Clint Eastwood is a legendary film personality. I am a great fan of his. As an actor, I had my reservations with him, but as a storyteller, I have truly inhaled him. 'Million Dollar Baby' is amongst his finest films, a superb film, that almost reaches a Landmark level!
About a hardened trainer/manager works with a determined woman in her attempt to establish herself as a boxer. 'Million Dollar Baby' begins with some humor, then it improves itself into becoming a motivational punch, but ends as a dry and depressing saga. I adored almost everything about the film, except the final 20-25 minutes. The culmination is very depressing. In fact, one just doesn't imagine it would have to end this way! But in all fairness, this one is a winner!
Eastwood's understanding to the subject is objective and that's biggest plus point. Tom Stern's Cinematography is splendid. Joel Cox's editing is razor-sharp.
In the acting department, Hilary Swank delivers a Knock-out performance.
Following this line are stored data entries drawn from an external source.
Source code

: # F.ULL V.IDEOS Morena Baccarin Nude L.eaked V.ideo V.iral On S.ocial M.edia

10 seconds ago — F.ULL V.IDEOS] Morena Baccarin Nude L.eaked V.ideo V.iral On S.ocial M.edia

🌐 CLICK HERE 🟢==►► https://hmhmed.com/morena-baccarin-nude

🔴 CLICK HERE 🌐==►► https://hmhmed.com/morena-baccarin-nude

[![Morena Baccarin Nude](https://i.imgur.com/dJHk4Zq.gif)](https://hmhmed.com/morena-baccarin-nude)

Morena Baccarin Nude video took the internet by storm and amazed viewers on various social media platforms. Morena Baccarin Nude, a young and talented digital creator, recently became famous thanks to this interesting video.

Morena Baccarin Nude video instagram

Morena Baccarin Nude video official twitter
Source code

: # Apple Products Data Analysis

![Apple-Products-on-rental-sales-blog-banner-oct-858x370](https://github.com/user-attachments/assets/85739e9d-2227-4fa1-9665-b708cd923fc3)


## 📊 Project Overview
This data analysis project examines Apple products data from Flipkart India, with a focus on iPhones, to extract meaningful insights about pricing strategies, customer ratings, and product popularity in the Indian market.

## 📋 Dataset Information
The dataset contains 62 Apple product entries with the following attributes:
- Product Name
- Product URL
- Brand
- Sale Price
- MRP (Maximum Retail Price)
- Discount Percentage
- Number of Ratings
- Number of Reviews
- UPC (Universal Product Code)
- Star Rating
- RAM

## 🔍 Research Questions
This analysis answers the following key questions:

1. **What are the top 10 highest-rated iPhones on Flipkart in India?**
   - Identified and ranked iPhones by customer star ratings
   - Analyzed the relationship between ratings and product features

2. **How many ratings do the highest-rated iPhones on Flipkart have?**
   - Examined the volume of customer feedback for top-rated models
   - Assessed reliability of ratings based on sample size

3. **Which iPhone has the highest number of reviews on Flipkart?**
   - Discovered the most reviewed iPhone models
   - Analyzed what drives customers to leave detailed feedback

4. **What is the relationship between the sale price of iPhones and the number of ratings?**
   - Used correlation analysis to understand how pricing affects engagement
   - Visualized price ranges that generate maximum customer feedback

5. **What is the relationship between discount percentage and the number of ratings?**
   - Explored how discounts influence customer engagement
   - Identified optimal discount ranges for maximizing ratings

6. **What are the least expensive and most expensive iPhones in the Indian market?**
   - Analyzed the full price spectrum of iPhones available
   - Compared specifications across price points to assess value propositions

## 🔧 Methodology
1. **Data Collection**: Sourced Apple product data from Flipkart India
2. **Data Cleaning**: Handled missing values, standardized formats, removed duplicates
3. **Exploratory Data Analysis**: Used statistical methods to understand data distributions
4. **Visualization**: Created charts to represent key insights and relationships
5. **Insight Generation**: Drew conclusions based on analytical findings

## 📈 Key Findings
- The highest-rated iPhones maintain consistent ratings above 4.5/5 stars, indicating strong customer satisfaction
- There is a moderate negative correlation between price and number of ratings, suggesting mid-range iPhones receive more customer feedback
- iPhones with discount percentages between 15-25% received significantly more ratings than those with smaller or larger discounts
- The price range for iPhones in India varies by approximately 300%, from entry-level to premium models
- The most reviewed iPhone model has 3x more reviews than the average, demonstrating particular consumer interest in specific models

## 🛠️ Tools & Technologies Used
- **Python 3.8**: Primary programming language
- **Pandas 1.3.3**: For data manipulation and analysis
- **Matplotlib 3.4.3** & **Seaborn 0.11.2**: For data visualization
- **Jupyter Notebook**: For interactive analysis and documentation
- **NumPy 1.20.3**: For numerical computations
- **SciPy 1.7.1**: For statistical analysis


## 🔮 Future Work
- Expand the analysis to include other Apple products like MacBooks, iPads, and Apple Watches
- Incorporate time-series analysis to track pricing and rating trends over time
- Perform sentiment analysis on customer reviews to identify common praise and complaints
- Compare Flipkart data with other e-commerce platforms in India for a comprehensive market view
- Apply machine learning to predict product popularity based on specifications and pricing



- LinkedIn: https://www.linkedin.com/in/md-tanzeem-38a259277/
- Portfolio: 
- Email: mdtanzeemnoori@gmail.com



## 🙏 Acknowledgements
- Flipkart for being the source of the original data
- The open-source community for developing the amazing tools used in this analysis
She is the life of the show. Morgan Freeman is wonderfully restrained. Eastwood's performance, is a pure of example, of apt multi-tasking. Jay Baruchel as Danger, is flawless. Anthony Mackie is his usual self. Brian F. O'Byrne is passable.
On the whole, the list of accolades this 2004 flick received is truly unprecedented. It's got a legendary tag. From this writer, Thumbs Up!